THE TASK —
Pictures stay out. Everything else in the listing below gets written out exactly.

SUPPLIED MATERIAL —
====================
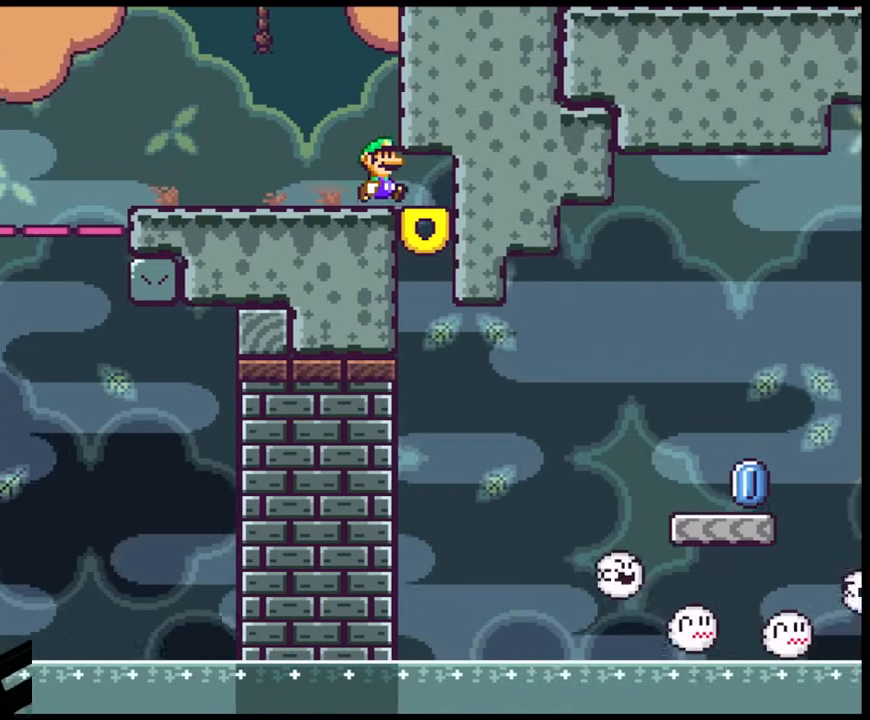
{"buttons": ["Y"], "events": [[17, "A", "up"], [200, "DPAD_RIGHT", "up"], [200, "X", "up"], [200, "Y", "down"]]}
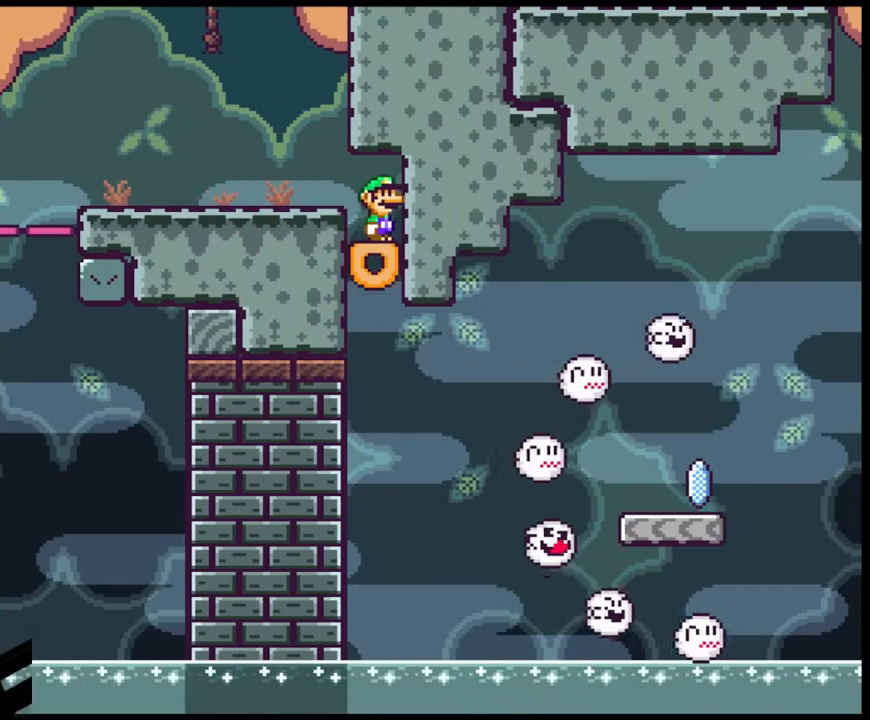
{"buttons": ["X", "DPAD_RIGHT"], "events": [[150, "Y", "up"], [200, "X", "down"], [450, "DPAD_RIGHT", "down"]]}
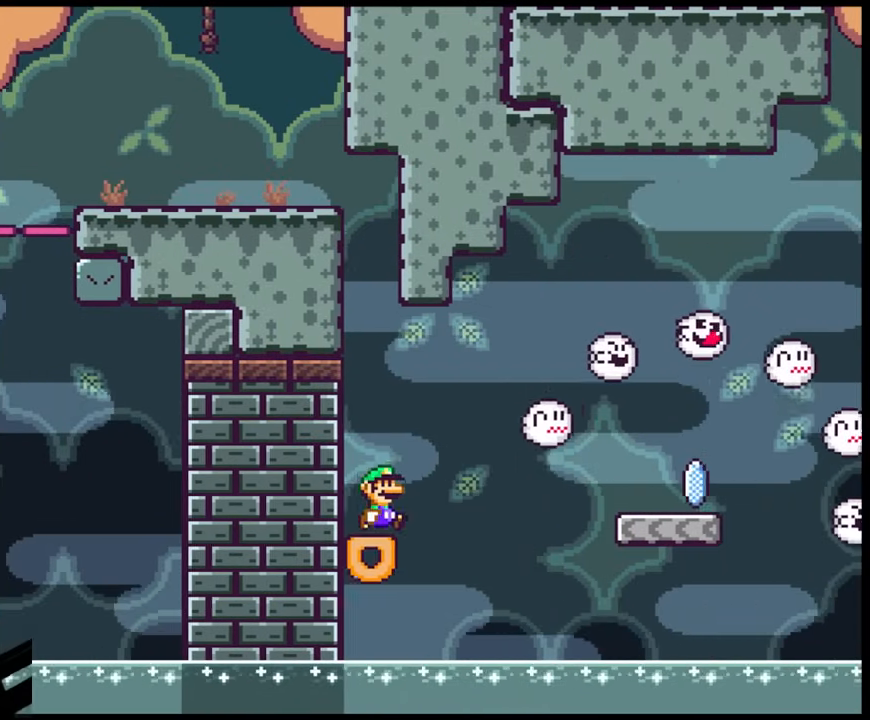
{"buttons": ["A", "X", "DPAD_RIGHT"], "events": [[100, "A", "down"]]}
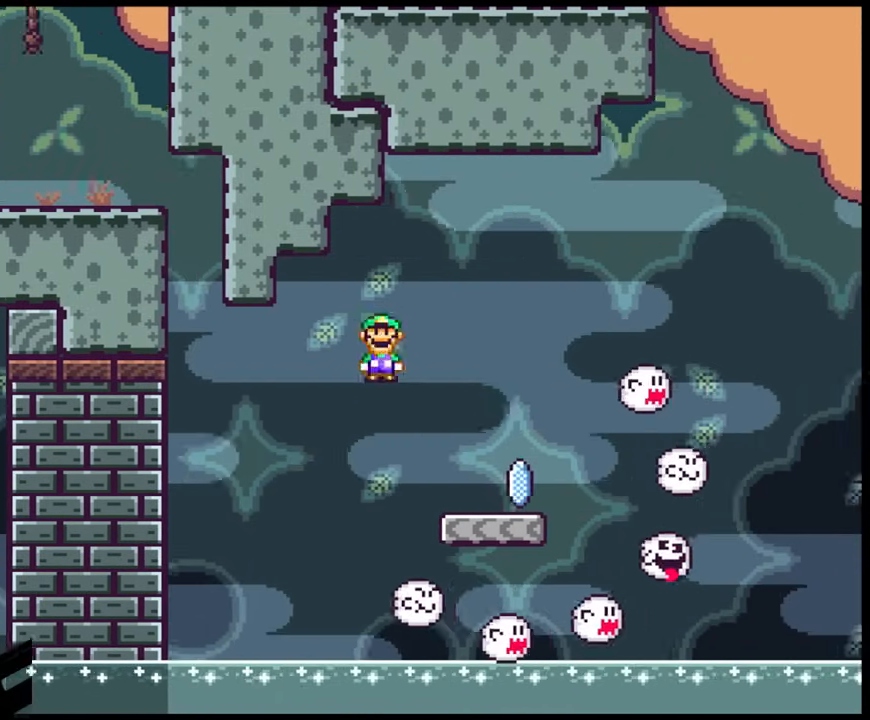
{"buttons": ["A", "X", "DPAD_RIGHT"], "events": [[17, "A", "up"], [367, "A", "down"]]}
====================
EXERCISE RESPONSE —
{"buttons": ["Y"], "events": [[17, "A", "up"], [200, "DPAD_RIGHT", "up"], [200, "X", "up"], [200, "Y", "down"]]}
{"buttons": ["X", "DPAD_RIGHT"], "events": [[150, "Y", "up"], [200, "X", "down"], [450, "DPAD_RIGHT", "down"]]}
{"buttons": ["A", "X", "DPAD_RIGHT"], "events": [[100, "A", "down"]]}
{"buttons": ["A", "X", "DPAD_RIGHT"], "events": [[17, "A", "up"], [367, "A", "down"]]}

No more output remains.